NEW DELHI, Nov.14,2017-- Pollution has triggered a health crisis in the Indian capital. Nearly a week since severe haze engulfed Delhi and its adjoining areas, residents are increasingly making a beeline to hospitals seeking urgent medical attention.
Pollution levels are 30 times the World Health Organisation's recommended limit in some areas of the national capital. And Delhi Chief Minister Arvind Kejriwal has already likened the city to a "gas chamber."
Doctors say they have seen an unprecedented increase in the number of patients, mostly children and elderly, visiting hospitals every day.
"I have been living and working in Delhi for the past 26 years and never before have I seen this kind of menace. I am attending to patients day and night whose respiratory passages are blocked, irritable or completely swollen due to the smog," said Dr Avinash Raman, a Delhi-based pulmonologist working with a private hospital.

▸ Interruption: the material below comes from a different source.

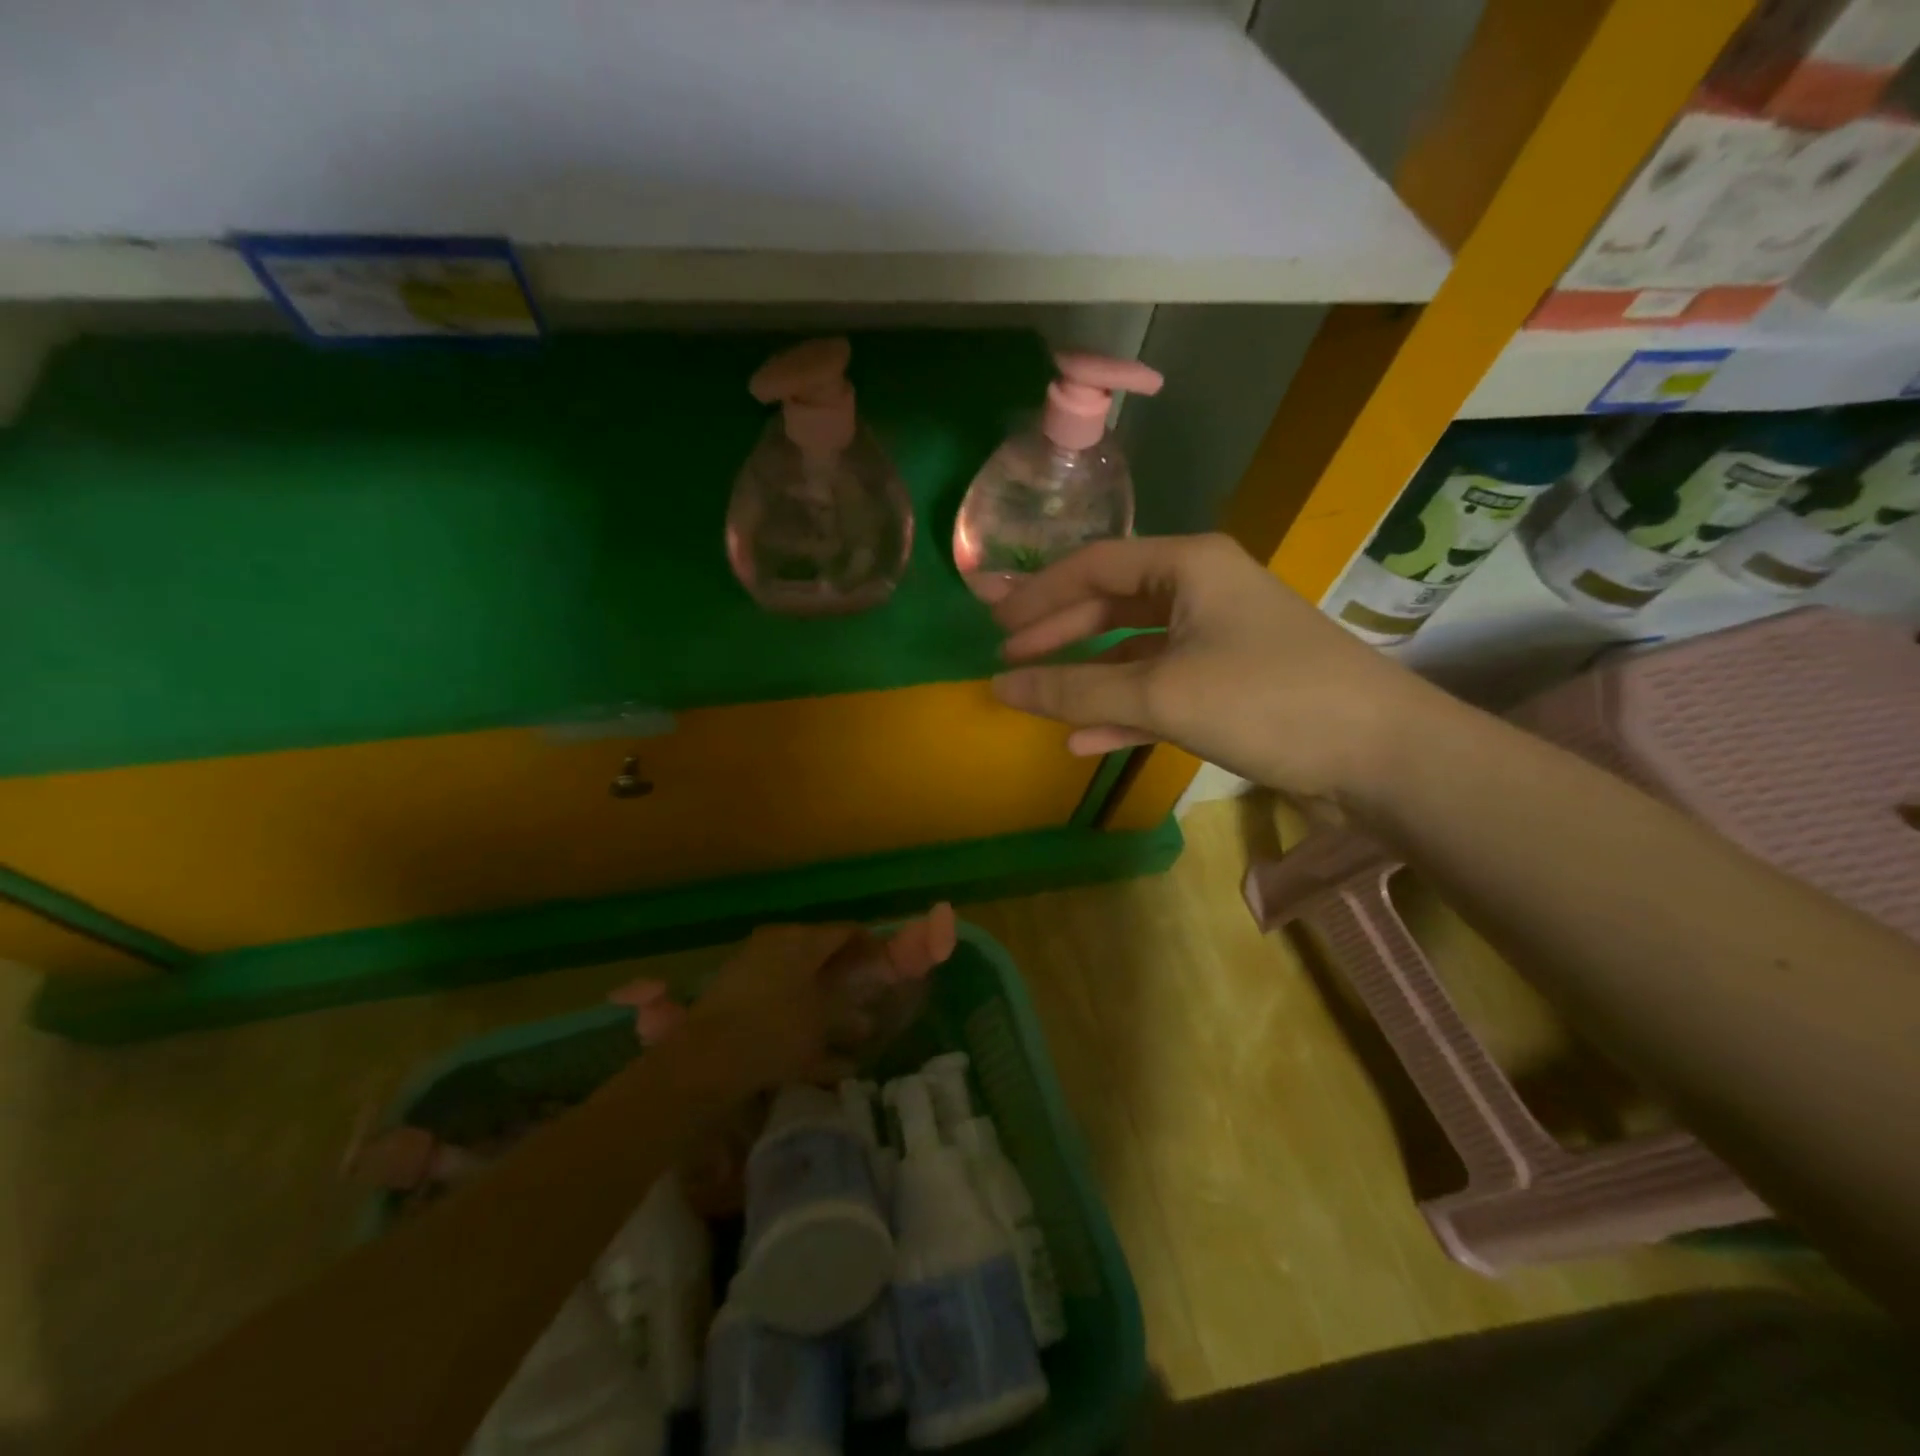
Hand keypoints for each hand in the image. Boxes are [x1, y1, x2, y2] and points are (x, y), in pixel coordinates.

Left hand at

"We have to immediately put those patients on ventilator relief who are unable to breathe while others are given nebulizers. It is so deadly that it is affecting the lungs and other vital organs of people, because when we inhale too much pollutants, then they interfere with our blood's ability to reach our vital organs," he added.
The worst affected are children and elderly. While children's lungs are not fully developed until a certain age to deal with this kind of pollution, the elderly's system is already weakened with age and therefore unable to deal with the poisonous air.
Following the outbreak, the All India Institute of Medical Sciences (AIIMS), the country's premier hospital, reported a 20 per cent spike in the number of young and elderly patients with respiratory problems while doctors announced a public health emergency in the city in a chorus and advised people to stay indoors.
"This should be treated as a threat to everyone's life. I have little children coming to me with red eyes and breathlessness. We had to treat children as young as 7-8 year-olds with steroids. It is worse for those who were already prone to respiratory flare-ups. I don't know when the government will act on the situation but this requires some major clean-up act in the capital," said another city-based chest specialist Dr Manek Gupta.
"Our children will have a stunted childhood and a damaged life while the elderly will suffer badly in this toxic air. It should be treated as a warning call, like a nuclear disaster," he added.
Dr Gupta's concerns are not surprising as some studies have assessed the link between air pollution and malfunctioning in newborns.
In one such study conducted at a prestigious Delhi hospital, between 2010 and 2017, doctors and researchers found that environmental factors like pollution and toxic air affected the health of newborn babies from causing premature births to adversely affecting the growth of the foetus.